Home Insights Big Data Enterprise-grade ML platform in AWS: A starter kit

Enterprise-grade ML platform in AWS: A starter kit

Dmitry Mezhensky

Nikita Kotov

May 10, 2022 • 8 min read

Table of Contents

ML platform capabilities

Modern enterprises operate with tremendous amounts of data, and data management has become an integral part of business decision-making processes, KPI management and reporting. However, getting advanced insights from data and ML models is a sophisticated process that many companies still struggle with. Even for a company that has successfully built a data platform, it takes a significant amount of time to build an ML platform with CI/CD capabilities, a model serving layer and features preparation.

At Grid Dynamics, we have built many ML platforms for our clients, leading us to develop an ML Platform Starter Kit for AWS to accelerate the provision of the ML Platform and avoid common pitfalls. The ML Platform is also integrated with our Analytics Platform, providing a simple and fast way to provision both data and MLOps capabilities in AWS.

ML platform reference architecture

We generally view MLOps as a combination of model development, data engineering, and CI/CD capabilities that are needed to support the following model development life cycle:

This reference architecture demonstrates how the model development process in the top left corner integrates with the CI/CD pipelines and serving infrastructures, enabling efficient MLOps.

ML platform capabilities

The reference architecture demonstrates the major capabilities that the ML Platform should provide. They are:

Experimentation pipeline;
Automated CI pipeline;
Continuous deployment and serving infrastructure management.

Let us elaborate on each capability in detail.

Experimentation pipeline

The experimentation pipeline is a core part of the development infrastructure as it provides the right tooling and process to work with data, create data extracts, train and validate models, register new features (datasets) and track experiments. Once a commit is created the model passes to the next step: automated CI/CD pipeline. The features used in model development can be published manually during model development, or automated in the CI pipeline step.

Automated CI pipeline

The automated CI pipeline takes care of all the complexity involved in creating a model, preparing a dataset for model training, running model training, evaluating the trained model, tracking the trained model and corresponding artifacts, and storing artifacts in the model registry. Continuous integration drastically reduces the manual efforts required to create a model, helps to avoid typical issues happening during semi-automated deployment and tracks not only model, but also model metadata and features, to reproduce training if needed.

Continuous deployment and serving infrastructure management

Once artifacts are published in the model registry they are ready to be delivered to serving environments. Depending on the model nature – batch or real-time serving – impacts which continuous delivery method is used:

Batch model typically runs by schedule or event on top of a cluster;
Real-time serving is typically implemented through a REST endpoint.

For a batch serving model, Apache Spark or Apache Flink application can be used, while a real-time serving model requires exposing interaction through a REST interface.
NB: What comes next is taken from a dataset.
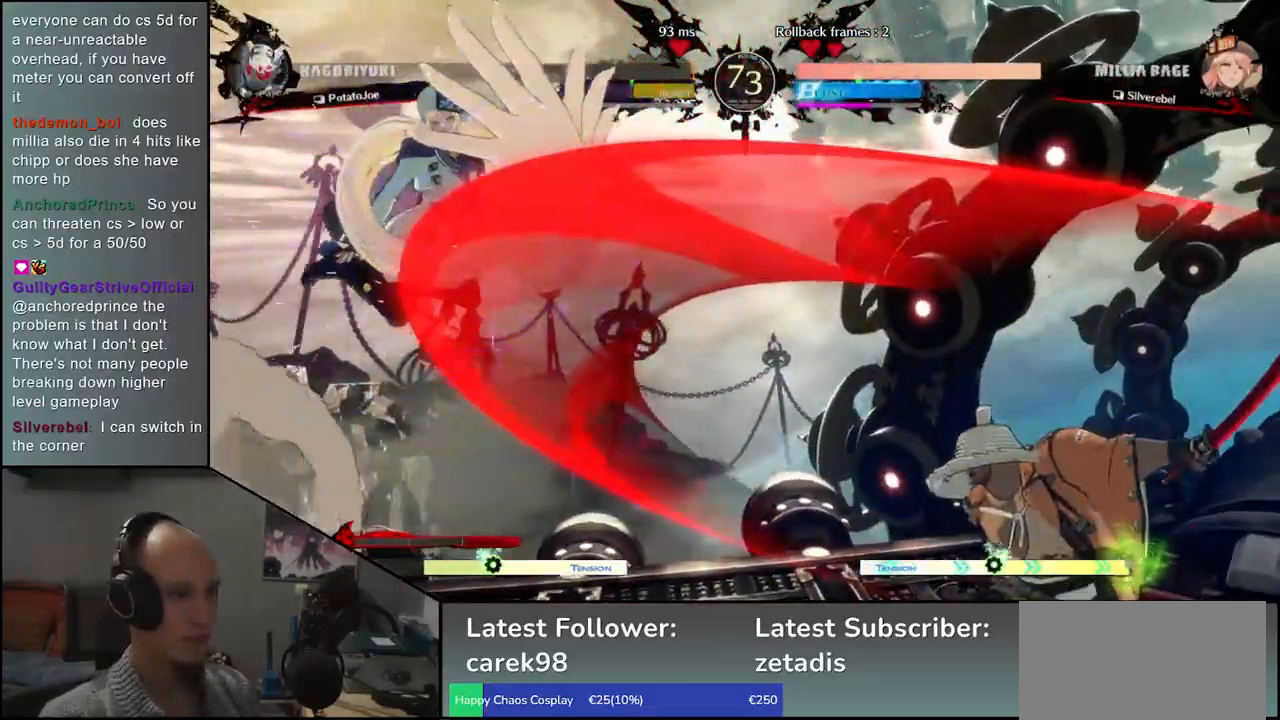
{"buttons": [], "left_stick": "center", "events": [[117, "left_stick", "down-left"], [267, "left_stick", "down-right"], [350, "SQUARE", "down"], [350, "left_stick", "left"], [450, "SQUARE", "up"], [467, "left_stick", "center"]]}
Taking this reference architecture into account, Grid Dynamics has developed an ML Platform for AWS which we describe in the next section.

Solution architecture

Model development and model training

Model development and model training are the most time consuming parts of implementing an ML platform because they require setting up multiple environments with customized dependencies and infrastructures for different models, running and tracking different experiments for improving the model’s quality and many more important activities. Unification and automation of this process significantly reduces size from code to market.

The ML Platform, visualized in the architectural diagram below, is built using cloud-native best practices, with the ability to migrate to cloud agnostic if needed. Best-in-class cloud-native service, AWS SageMaker, provides a fully managed machine learning service, and Data Scientists and Developers are given access to Jupyter notebooks running on managed instances. AWS provides a number of sample notebooks with written solutions for a wide range of problems using their built-in algorithms. Those algorithms are highly optimized to run efficiently against extremely large data in a distributed environment. Moreover, it supports bring-your-own-algorithms and frameworks that makes it a much more flexible service for various needs.

AWS Sagemaker and MLflow

In the ML Platform, AWS SageMaker is used for model development, training, validation and serving, covering the major parts of the ML platform capabilities we discussed above, while MLflow is used for experiments tracking and as a model registry. The reason the Platform comes with both SageMaker and MLflow is because SageMaker is focused on simplifying model development, hypothesis testing and deployment, whereas MLflow provides better capabilities in experiments tracking, comparison and model lifecycle management.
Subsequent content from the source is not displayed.